* _ASSIGNED TASK_
Display each line in the records below that contains the string "Uhlmanns". Treat uppercase and lowercase letters as distinct.

^^^^^^^^^^^^^^^^

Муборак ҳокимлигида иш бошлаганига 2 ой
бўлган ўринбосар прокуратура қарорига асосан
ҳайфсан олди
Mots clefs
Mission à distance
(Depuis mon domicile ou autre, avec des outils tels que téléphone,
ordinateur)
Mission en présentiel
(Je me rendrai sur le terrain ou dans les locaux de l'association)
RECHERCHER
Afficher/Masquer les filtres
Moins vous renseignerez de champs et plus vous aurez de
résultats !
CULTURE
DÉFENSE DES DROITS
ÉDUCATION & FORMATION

^^^^^^^^^^^^^^^^

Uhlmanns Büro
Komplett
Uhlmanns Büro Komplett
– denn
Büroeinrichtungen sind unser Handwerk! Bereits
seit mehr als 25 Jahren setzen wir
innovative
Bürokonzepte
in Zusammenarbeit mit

^^^^^^^^^^^^^^^^

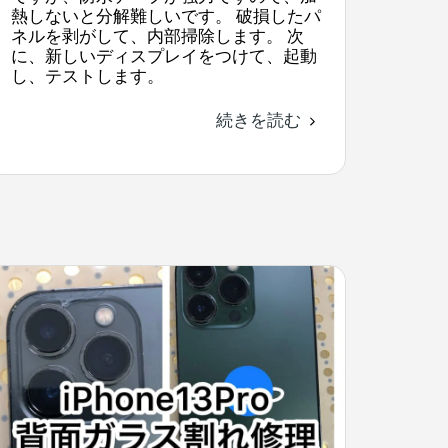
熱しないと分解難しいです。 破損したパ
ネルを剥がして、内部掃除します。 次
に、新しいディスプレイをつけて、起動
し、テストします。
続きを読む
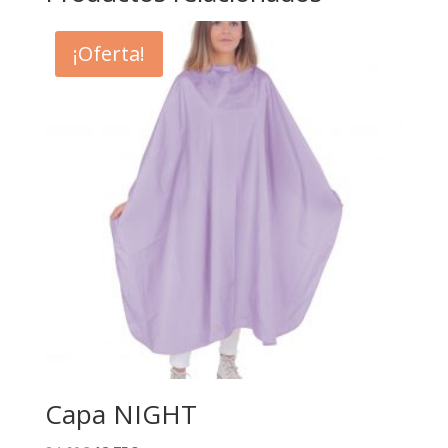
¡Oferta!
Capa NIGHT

^^^^^^^^^^^^^^^^

* _RESPONSE TO THE EXERCISE_
Uhlmanns Büro
Uhlmanns Büro Komplett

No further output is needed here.